1

I am a Python beginner and am currently trying to delete some columns in a csv - worked well! But: When I use pandas, it adds another column automatically at the beginning of the file and adds row numbers. How can I avoid that?

Input data is as follow (json):

    [
      {
        "source": "twitter",
        "cashtag": "$FB",
        "sentiment score": "0.366",
        "id": "719659409228451840",
        "spans": [
          "watching for bounce tomorrow"
    ]
  }, ... ]

Converting to csv worked well.

My code for doing this:

import pandas as pd

# Convert son to csv
pd.read_json("test.json").to_csv("test.csv")
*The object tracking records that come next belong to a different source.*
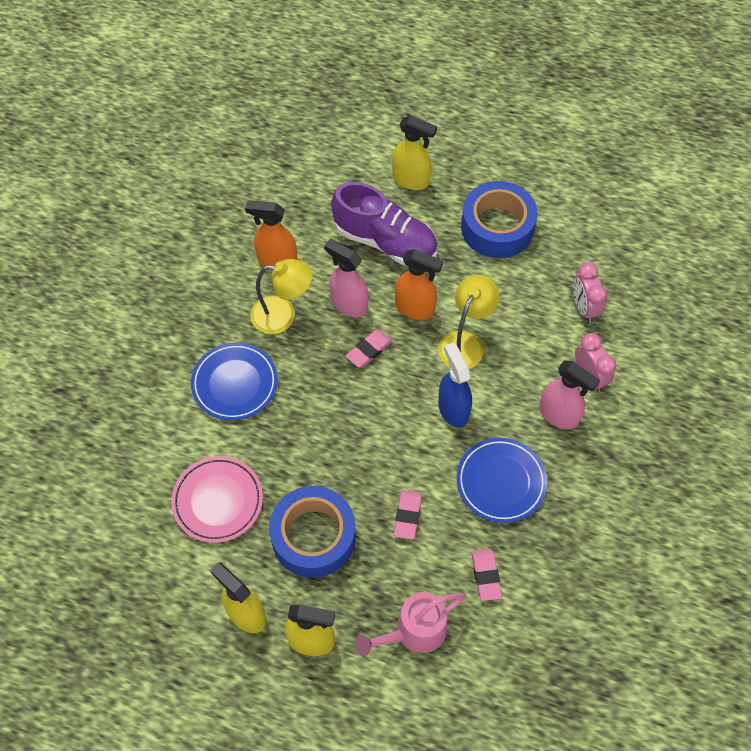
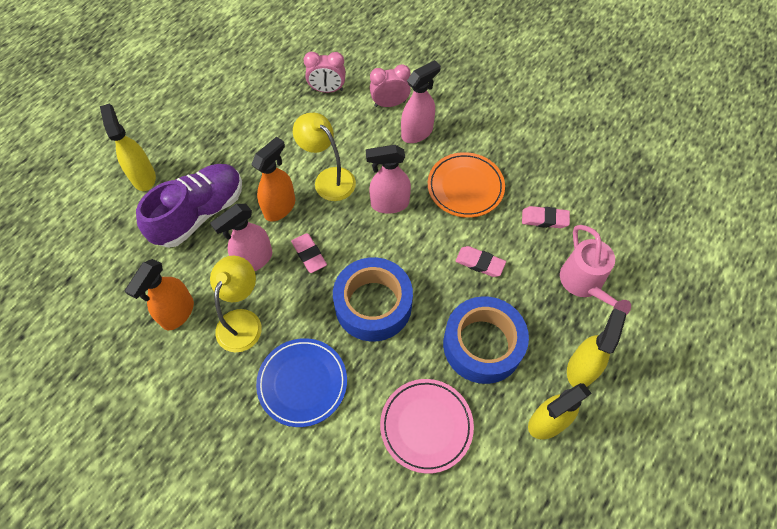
camera: 75 degrees left, 0 degrees up
(411, 180) = (143, 177): yellow spray bottle -> yellow spray bottle turned 60 degrees counterclockwise
(453, 409) = (389, 204): blue spray bottle -> pink spray bottle
(497, 227) = (225, 126): blue tape -> blue tape (373, 305)
(501, 482) = (465, 187): blue plate -> orange plate

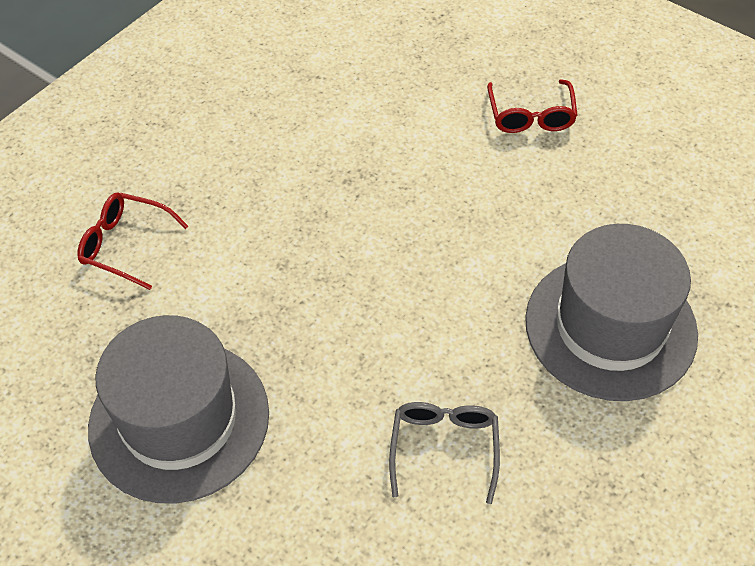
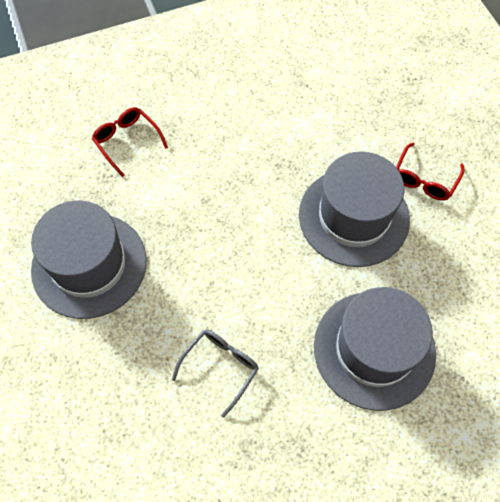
camera: 30 degrees right, 10 degrees up
(480, 194) = (353, 217): none -> grey hat

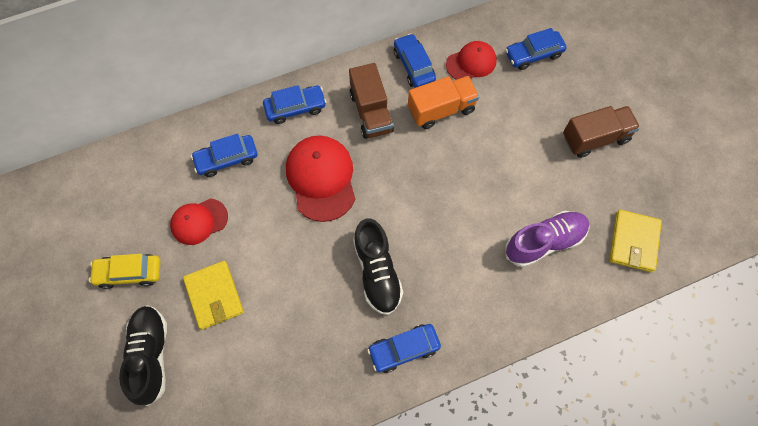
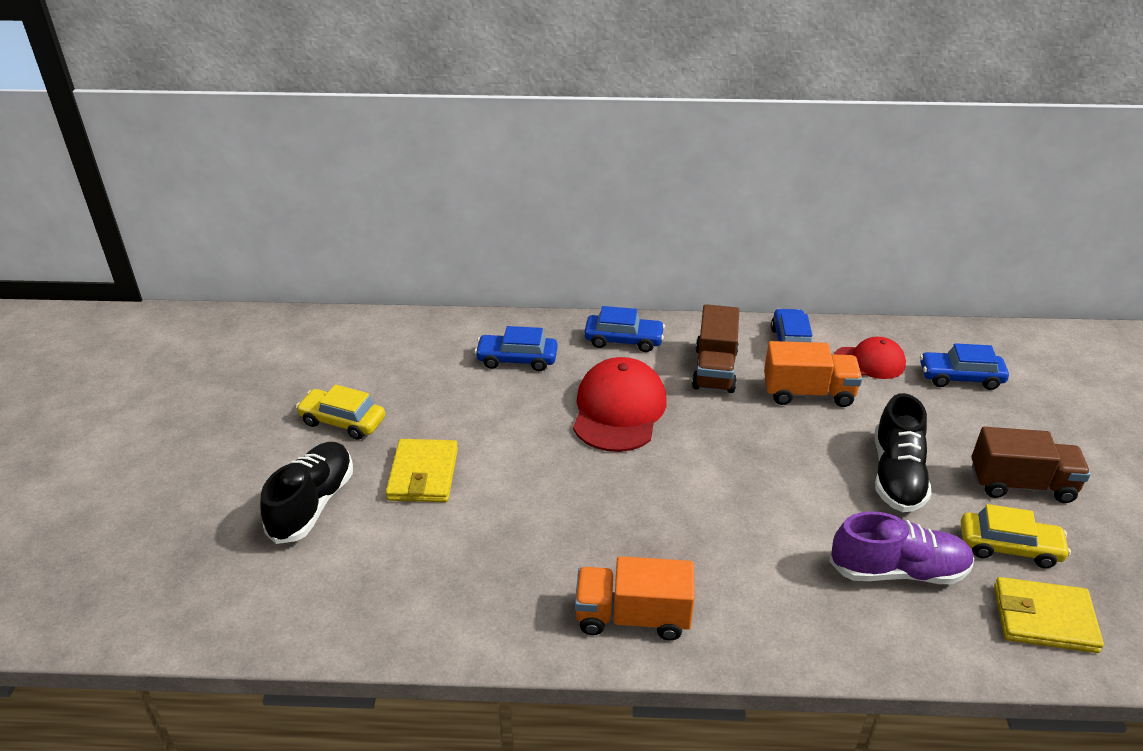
camera: 25 degrees right, 30 degrees down
(199, 221) = (450, 402): red cap -> none
(377, 272) = (640, 521): black shoe -> black shoe (896, 475)
(404, 349) = (632, 617): blue car -> orange truck
(601, 194) = (1009, 547): none -> yellow car
(633, 242) = (1044, 618): yellow wallet -> yellow wallet turned 60 degrees clockwise

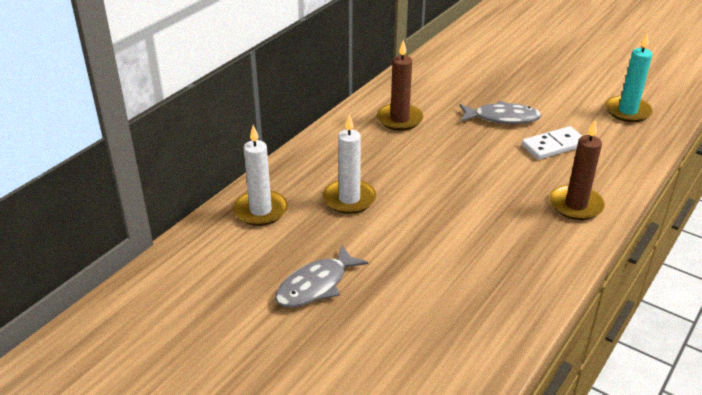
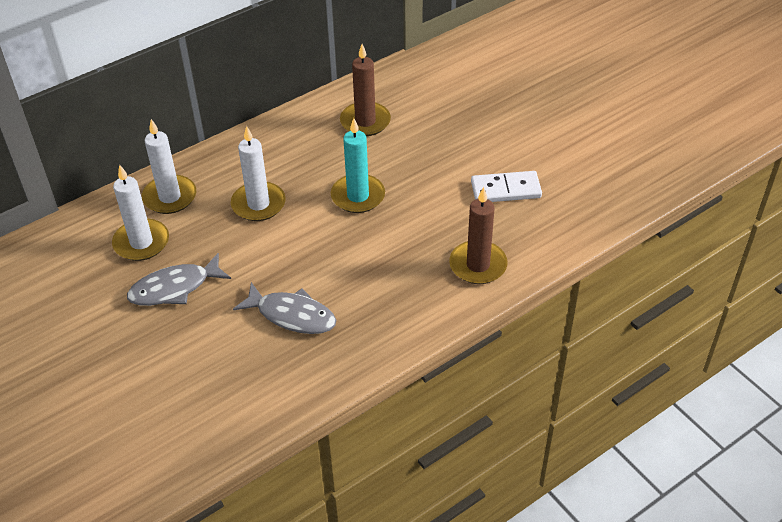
camera: 20 degrees right, 10 degrees up
(257, 254) = (141, 242): none -> white candle
(502, 118) = (474, 143): grey fish -> grey fish (292, 315)
(627, 111) = (620, 164): turquoise candle -> turquoise candle (358, 196)

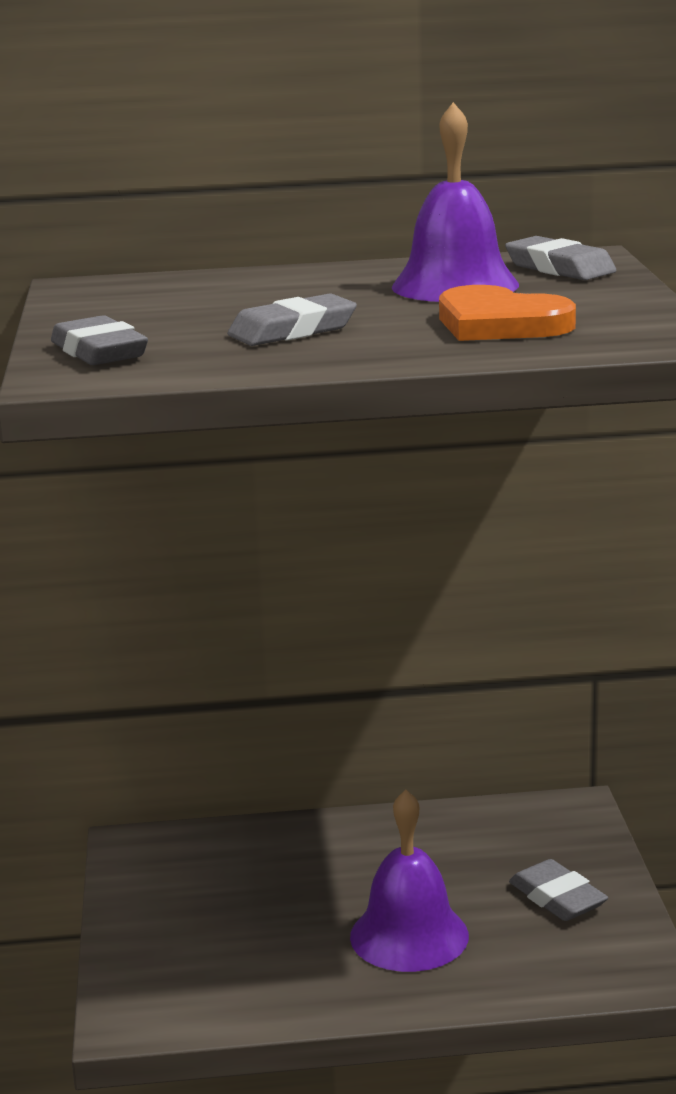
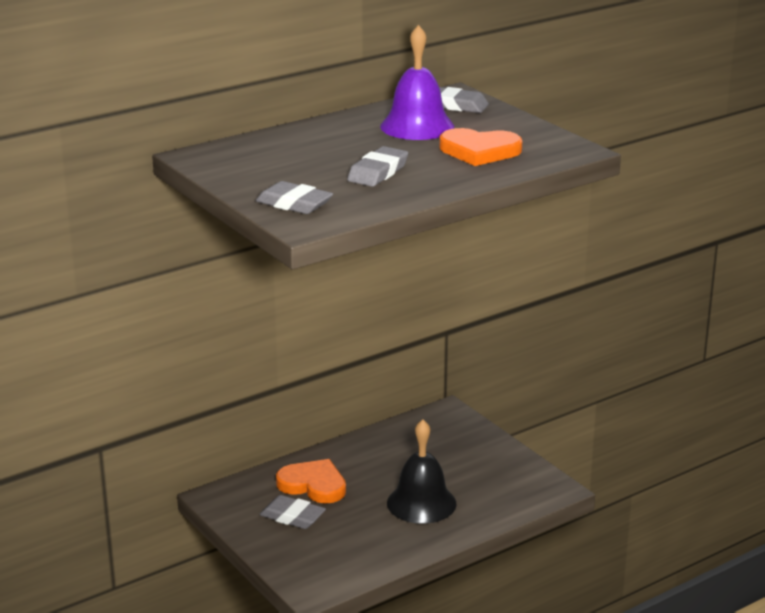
camera: 30 degrees left, 5 degrees up
(277, 864) = (313, 485): none -> orange heart
(409, 935) = (421, 503): purple bell -> black bell
(557, 898) = (480, 462): grey eraser -> grey eraser (292, 517)

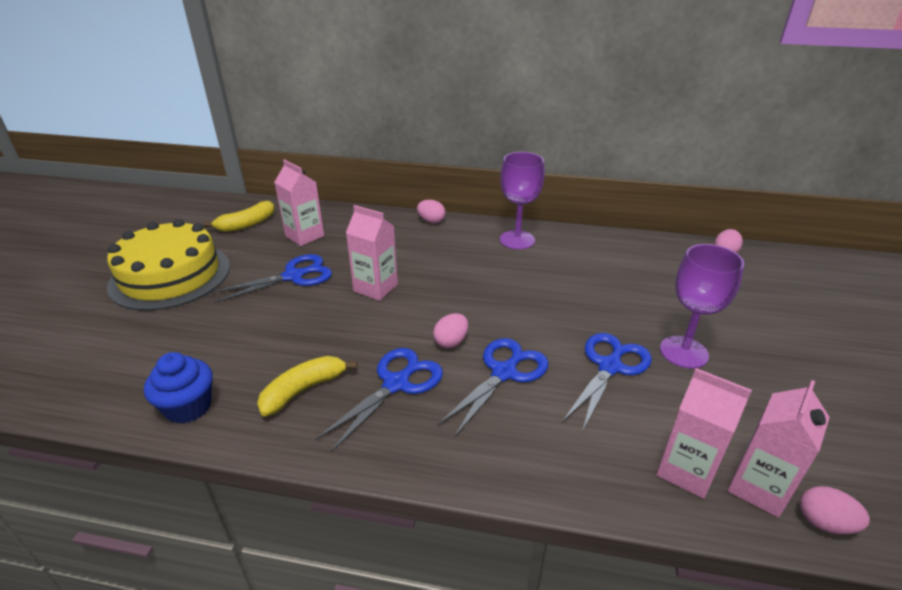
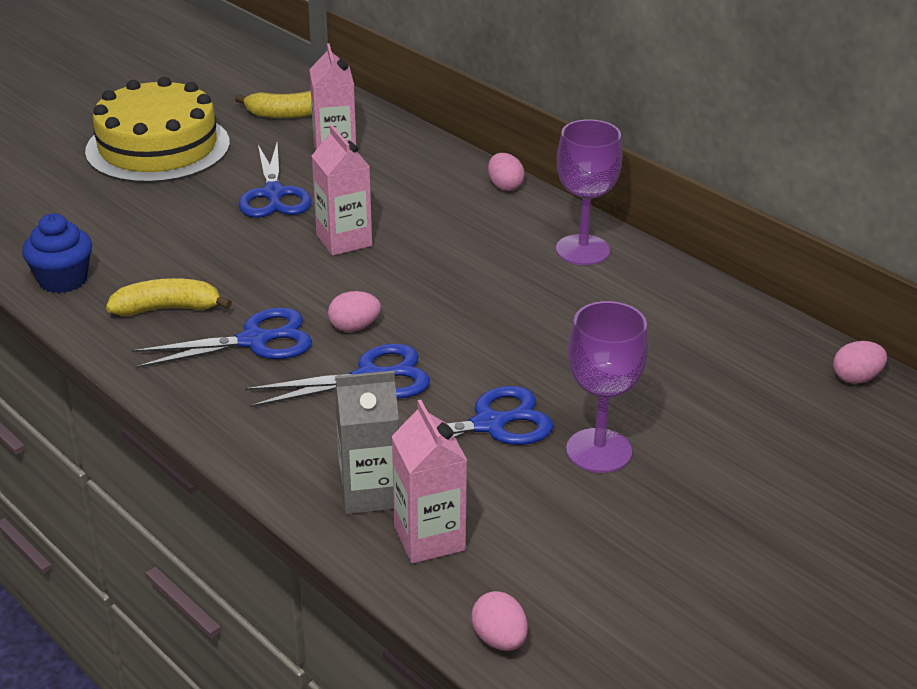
camera: 35 degrees right, 0 degrees up
(293, 276) = (274, 194): blue scissors -> blue scissors turned 75 degrees clockwise
(609, 459) = (369, 493): none -> grey carton
(758, 488) = (479, 585): pink carton -> none

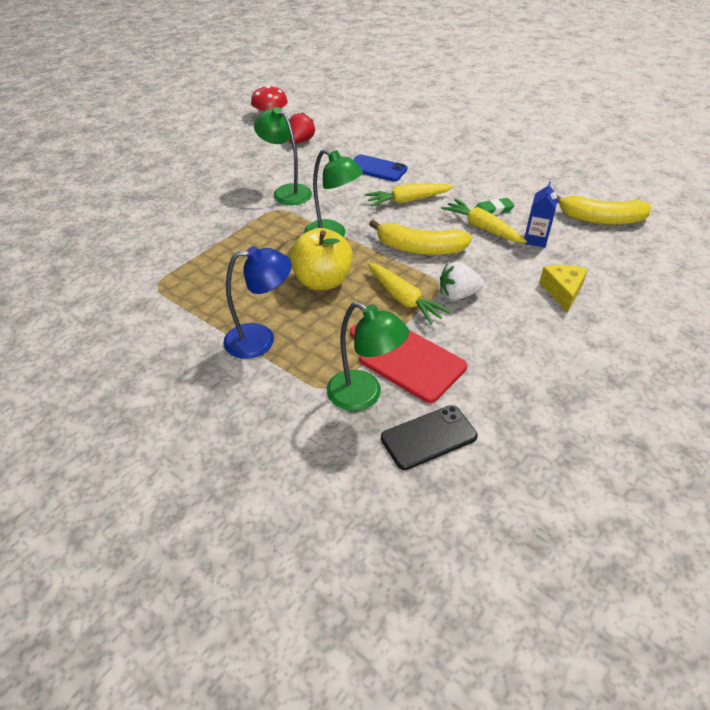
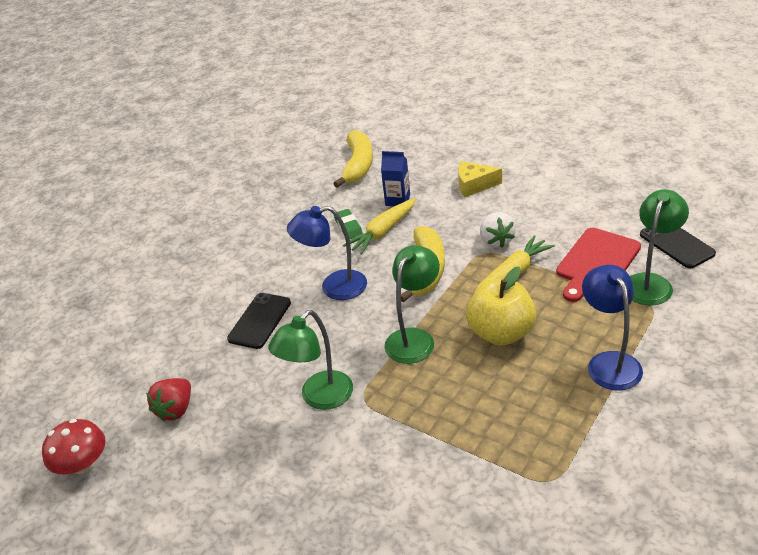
camera: 90 degrees left, 5 degrees down
(300, 141) = (175, 409): red strawberry -> red strawberry turned 90 degrees counterclockwise
(377, 168) = (259, 321): blue phone -> black phone
(408, 200) = (334, 287): yellow carrot -> blue lamp

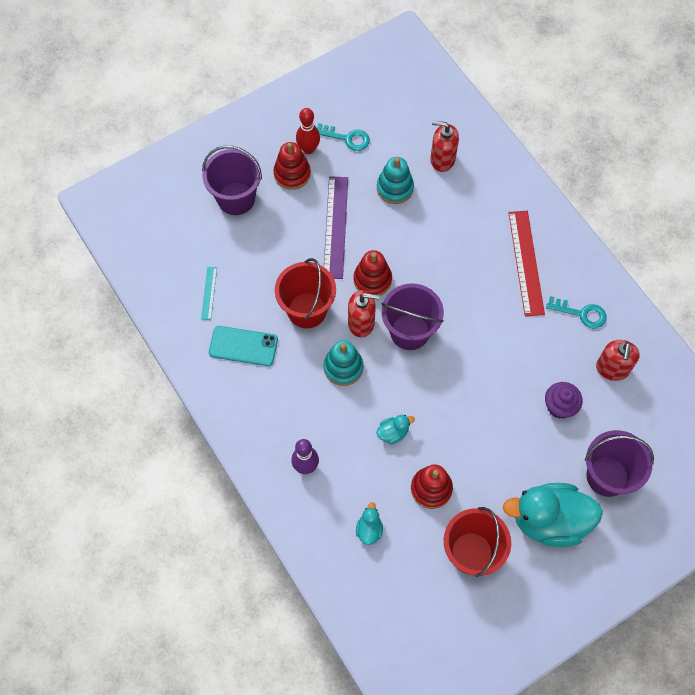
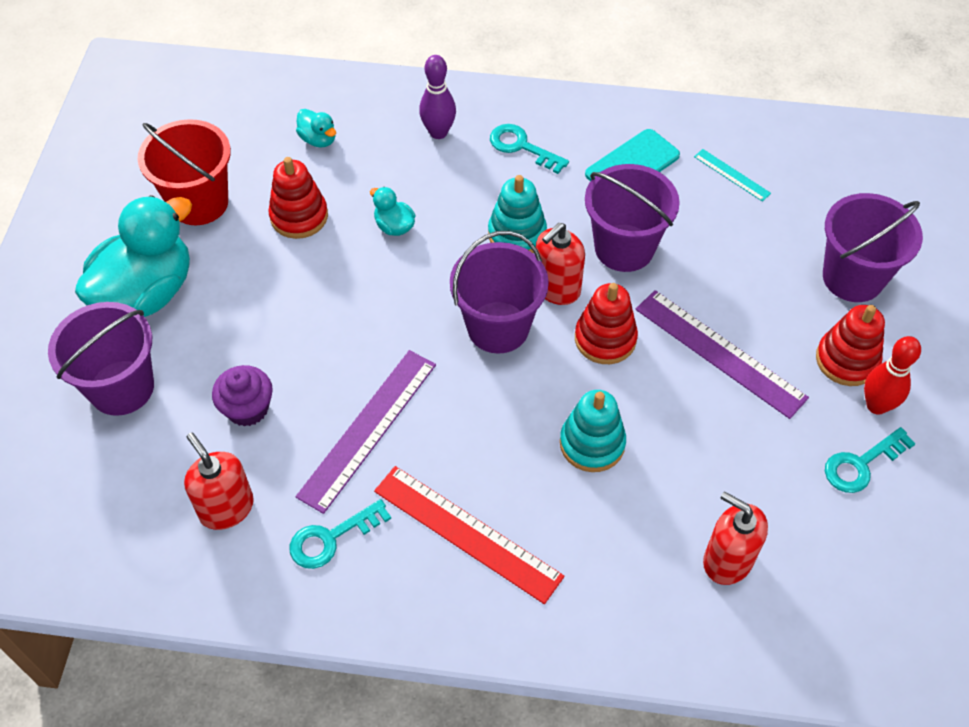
camera: 130 degrees right, 10 degrees down
(278, 412) = (521, 147): none -> turquoise key
(307, 310) = (624, 248): red bucket -> purple bucket
(393, 433) = (394, 226): turquoise duck -> turquoise duck turned 120 degrees clockwise
(395, 188) = (725, 462): turquoise stacking toy -> turquoise stacking toy (592, 443)
(442, 159) = (727, 560): red soap dispenser -> red soap dispenser turned 105 degrees counterclockwise
(518, 343) = (368, 429): none -> purple ruler

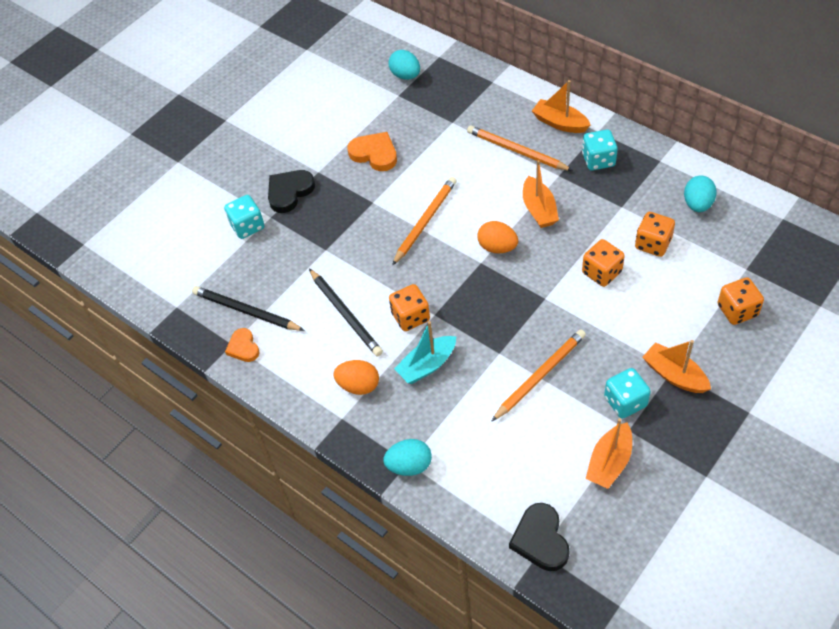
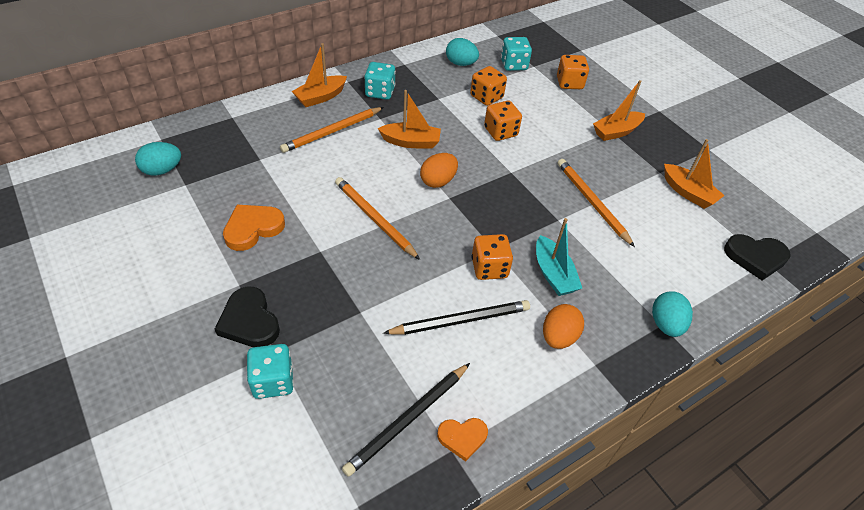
camera: 80 degrees left, 5 degrees down
(625, 402) = (633, 164): turquoise dice -> turquoise dice (514, 65)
# Delete cashtag, id, source column
data = pd.read_csv("test.csv")
data = data.drop(["cashtag", "id", "source"], axis=1)
data.to_csv("test_cleaned.csv")
data.head()

Output:

Unnamed: 0  sentiment score spans
0   0   0.366   ['watching for bounce tomorrow']
1   1   0.638   ['record number of passengers served in 2015']
2   2   -0.494  ['out $NFLX -.35']
3   3   0.460   ['Looking for a strong bounce', 'Lunchtime 
4   4   0.403   ['Very intrigued with the technology and 

What I want to have:

sentiment score spans
    0.366   ['watching for bounce tomorrow']
    0.638   ['record number of passengers served in 2015']
    -0.494  ['out $NFLX -.35']
    0.460   ['Looking for a strong bounce', 'Lunchtime 
    0.403   ['Very intrigued with the technology and 

So converting and deletion worked well, but for each operation using pandas, it adds another column at the beginning of the file. In this example 1 column after converting to csv and 1 column after deleting columns. How can I avoid this?

Fabs
  • 43
  • 4
  • 1
    The pandas online documentation is a great resource. When trying to figure out how a function works, this is a great place to start. – lmo Jun 09 '19 at 14:38

2 Answers2

2

That’s called an index, you can prevent it being written by using the following

df.to_csv(‘FileMaker.csv’, index=False)
pypypy
  • 1,075
  • 8
  • 18
2

The column you're referring to is the index. Try doing this when saving your csv:

data.to_csv("test_cleaned.csv", index=False)

Pandas automatically creates an index for each Dataframe you initialize, unless you do it explicitly. I highly recommend giving a read to panda's documentation to get more info.

Pedro Martins de Souza
  • 1,406
  • 1
  • 13
  • 35